The latest paper discussed in our team journal club took a bit of a kicking.

The Library Student Liaison Program at Eastern Washington University: A Model for Student Engagement

This paper covers a project where a student was paid to become a student liaison working directly for the Library.  They worked 15  to 19 hours a week during term time reporting directly to a fairly senior member of Library staff. They were set three main goals – enhance communication with the student body, articulate student perspectives / determine priorities to meet student needs and increase student participation in library programmes.

In common with the paper about the Library street teams (discussed last time) the paper tells us about what they did but falls down on the evaluation.  There are few attempts to address how the programme will be evaluated and where figures are provided they are frequently partial. For example we have no context to claims of an improvement in the affect score on Libqual+.  Changes to enquiry levels are discussed but without absolute figures.

In critical appraisal terms it falls at the first hurdle with a focussed research question lacking.  Like much LIS research we get a case study approach.  Applicability of the model proposed is quite limited locally with a very different institution involved and large sums of money required (at least $5K in pay for student at 2006 prices).  The commitment of staff time to managing the role was also substantial.

On the positive side we can see many of the initiatives that were proposed or introduced correspond to work we have in place or under consideration / development.  It also prompted lots of discussion of various paths for student engagement and ways to gain the student perspective.

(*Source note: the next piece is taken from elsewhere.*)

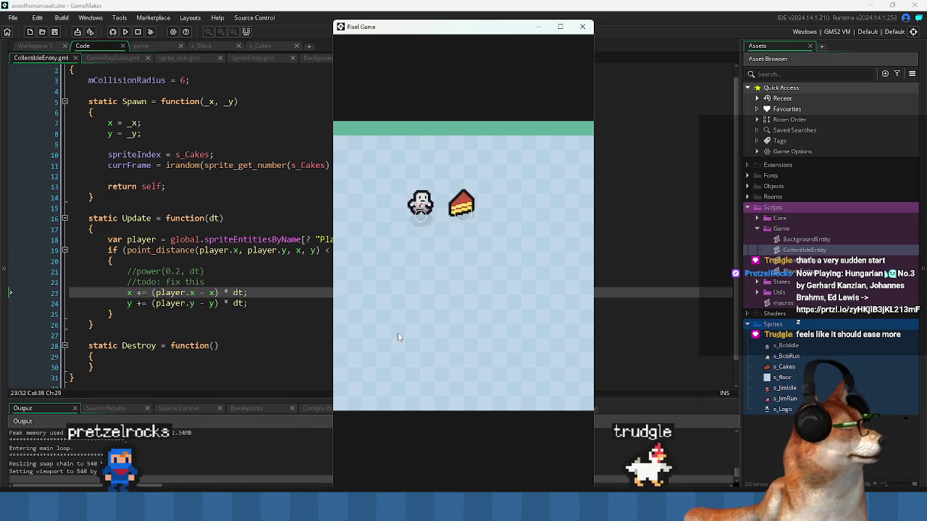
pyautogui.press('Down')
pyautogui.press('Right')
pyautogui.press('Up')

So not a paper to change our practice but plenty to stimulate debate (and a nice blast from the past with them proudly reporting making 192 friends on MySpace).

In the journal club

Yesterday was the last of a trial series of journal clubs at work.

These were intitiated (myself and Lynne Meehan plotted them over coffee) to provide a forum where the then Research and Learning Liaison team could examine their practice, consider the research base, learn more about research methods and generally carry out some useful CPD. While a number of participants were familiar with the concept of Journal Clubs most had not participated before.  We drew on this handy guide to running a successful journal club. (you can see our introductory Journal Club discussion if you like).

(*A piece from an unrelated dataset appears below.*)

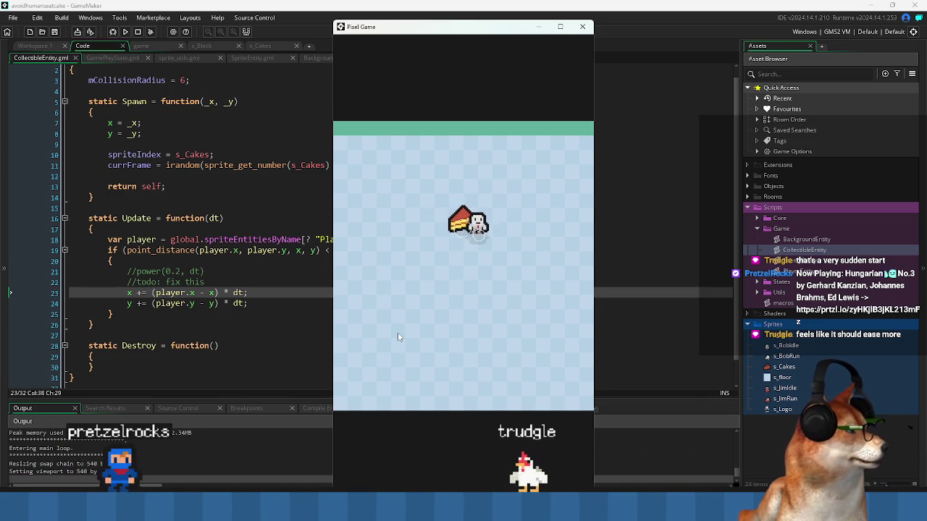
pyautogui.press('Right')
pyautogui.press('Up')
pyautogui.press('Left')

During the year we aimed to meet on alternate months and generally had around half the team in attendance.  The September session was (slightly predictably) cancelled due to competing commitments that month.

We looked at the following:

February – A report “New roles for new times: transforming liaison roles in research libraries” from the Association of Research Libraries.

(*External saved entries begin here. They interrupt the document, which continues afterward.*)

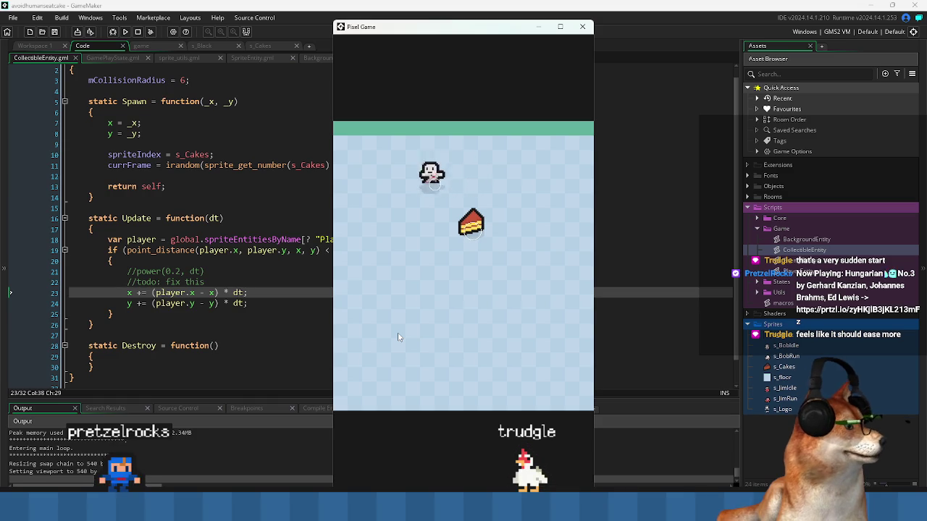
pyautogui.press('Right')
pyautogui.press('Down')
pyautogui.press('Left')
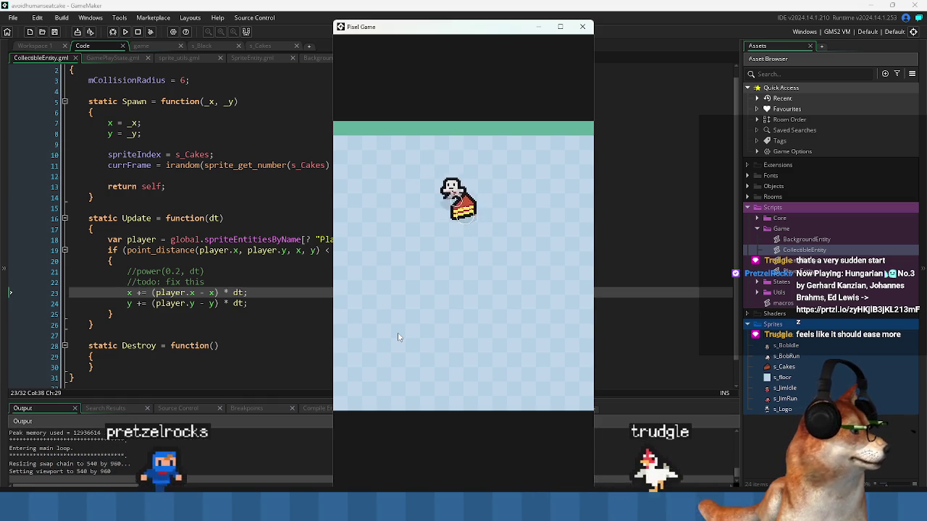
pyautogui.press('Right')
pyautogui.press('Down')
pyautogui.press('Left')
pyautogui.press('Down')
pyautogui.press('Right')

May –  Evaluating the Impact of Academic Liaison Librarians on Their User Community: A Review and Case Study Louise Cooke, Michael Norris, Nial Busby, Thomas Page, Ginny Franklin, Elizabeth Gadd, Helen Young New Review of Academic Librarianship Vol. 17, Iss. 1, 2011

July – Creating information literacy partnerships in Higher Education Clare Joanne McCluskey Library and Information Research Vol 35, No 111 (2011)

September (cancelled but paper had been picked) – Mirna E. Turcios, Naresh Kumar Agarwal, Linda Watkins, How Much of Library and Information Science Literature Qualifies as Research?, The Journal of Academic Librarianship

November – Michael M. Smith, Leslie J. Reynolds, (2008) “The street team: An unconventional peer program for undergraduates”, Library Management, Vol. 29 Iss: 3, pp.145 – 158

The papers provided plenty of grist for the mill with an hour of wide ranging conversation each time. I do not propose to dredge my memory for the earlier ones but would recommend the new roles paper and suggest not worrying too much about the one on how much of the LIS literature qualifies as research (answer – not a lot).

The street team paper yesterday was a disappointment.  I selected it quite quickly as it spoke to a lot of our current interests.  Sadly the paper is big on describing what they are planning to do but predates them actually going live (there are signs of them having done so). I had hoped that it would be less descriptive and more about impact and what worked. For all that I was interested to see the thoroughness with which they planned for the recruitment and training of those who would be involved.

We debated to what extent this model depended on factors in the US academic library environment (like high levels of student employment in the Library) and possibly also the business students targeted. We generated some interesting ideas for how we might work more closely with students in the UK. The example of the NHS Evidence Student Champions was used as one model that has seen participation from our students already with benefits in terms of promotion, engagement and peer to peer learning. I think Journal Clubs are a great form of CPD.

Are others engaged in doing this face to face?  Or online (I am aware of the Library Leadership Reading Group for example).  Now that all CILIP HLG members get HILJ as part of their benefits I wonder what might be done using this on a quarterly basis?